### Directive
Reproduce verbatim the lines of the records from the line containing "Новая SmartData" up to and including the line containing "zu welcher Gruppe", and nothing more.

↓

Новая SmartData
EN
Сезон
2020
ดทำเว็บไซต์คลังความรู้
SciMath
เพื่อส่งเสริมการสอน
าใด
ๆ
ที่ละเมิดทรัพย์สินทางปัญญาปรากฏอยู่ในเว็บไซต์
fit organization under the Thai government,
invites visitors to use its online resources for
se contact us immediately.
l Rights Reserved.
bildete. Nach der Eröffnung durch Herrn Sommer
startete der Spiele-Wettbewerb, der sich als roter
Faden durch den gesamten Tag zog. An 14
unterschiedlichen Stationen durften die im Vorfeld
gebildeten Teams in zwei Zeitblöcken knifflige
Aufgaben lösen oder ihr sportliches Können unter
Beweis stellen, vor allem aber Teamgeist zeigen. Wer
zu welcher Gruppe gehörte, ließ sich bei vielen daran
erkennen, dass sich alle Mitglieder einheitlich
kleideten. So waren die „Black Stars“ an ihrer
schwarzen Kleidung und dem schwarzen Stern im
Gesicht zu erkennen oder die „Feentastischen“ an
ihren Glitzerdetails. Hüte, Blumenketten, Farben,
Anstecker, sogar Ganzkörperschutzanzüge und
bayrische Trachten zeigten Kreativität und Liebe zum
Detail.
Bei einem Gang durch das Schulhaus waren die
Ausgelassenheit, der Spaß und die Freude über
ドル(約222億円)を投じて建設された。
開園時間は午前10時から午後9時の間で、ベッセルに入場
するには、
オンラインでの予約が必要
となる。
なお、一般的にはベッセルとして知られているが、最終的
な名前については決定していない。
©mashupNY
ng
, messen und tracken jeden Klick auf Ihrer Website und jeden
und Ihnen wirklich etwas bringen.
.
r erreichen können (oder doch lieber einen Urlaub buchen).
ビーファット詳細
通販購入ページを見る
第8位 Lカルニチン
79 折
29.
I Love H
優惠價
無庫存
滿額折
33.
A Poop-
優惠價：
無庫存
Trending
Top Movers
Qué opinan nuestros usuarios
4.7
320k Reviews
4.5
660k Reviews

↑
↓

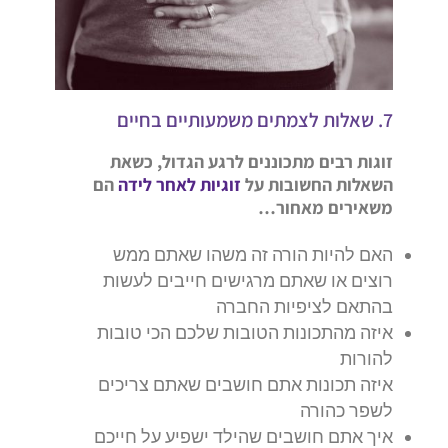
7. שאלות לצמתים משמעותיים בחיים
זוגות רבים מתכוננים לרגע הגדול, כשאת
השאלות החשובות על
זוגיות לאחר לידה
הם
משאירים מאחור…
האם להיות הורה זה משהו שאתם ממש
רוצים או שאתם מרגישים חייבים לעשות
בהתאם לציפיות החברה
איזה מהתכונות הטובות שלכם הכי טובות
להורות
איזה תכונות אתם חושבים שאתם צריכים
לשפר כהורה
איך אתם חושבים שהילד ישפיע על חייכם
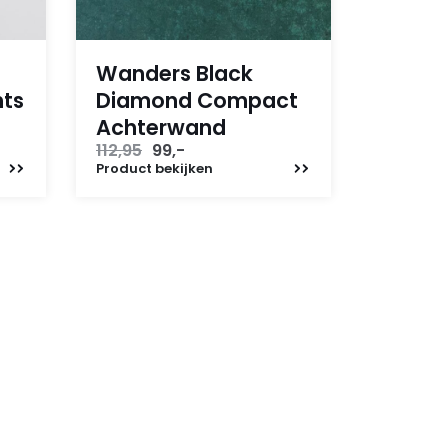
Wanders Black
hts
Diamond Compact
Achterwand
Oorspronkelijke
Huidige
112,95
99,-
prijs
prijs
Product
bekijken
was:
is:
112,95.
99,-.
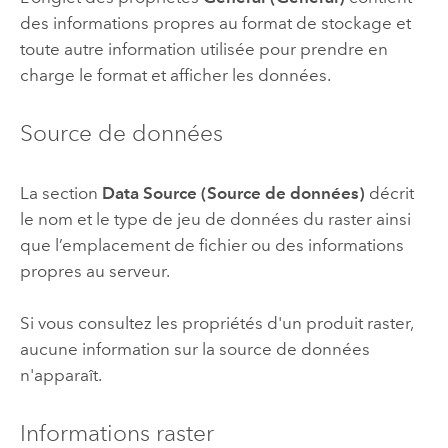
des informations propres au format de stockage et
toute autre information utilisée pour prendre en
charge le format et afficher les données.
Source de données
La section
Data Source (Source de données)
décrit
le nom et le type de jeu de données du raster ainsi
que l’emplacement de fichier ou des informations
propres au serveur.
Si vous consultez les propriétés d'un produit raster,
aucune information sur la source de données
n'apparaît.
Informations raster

↑

### Answer to this task
Новая SmartData
EN
Сезон
2020
ดทำเว็บไซต์คลังความรู้
SciMath
เพื่อส่งเสริมการสอน
าใด
ๆ
ที่ละเมิดทรัพย์สินทางปัญญาปรากฏอยู่ในเว็บไซต์
fit organization under the Thai government,
invites visitors to use its online resources for
se contact us immediately.
l Rights Reserved.
bildete. Nach der Eröffnung durch Herrn Sommer
startete der Spiele-Wettbewerb, der sich als roter
Faden durch den gesamten Tag zog. An 14
unterschiedlichen Stationen durften die im Vorfeld
gebildeten Teams in zwei Zeitblöcken knifflige
Aufgaben lösen oder ihr sportliches Können unter
Beweis stellen, vor allem aber Teamgeist zeigen. Wer
zu welcher Gruppe gehörte, ließ sich bei vielen daran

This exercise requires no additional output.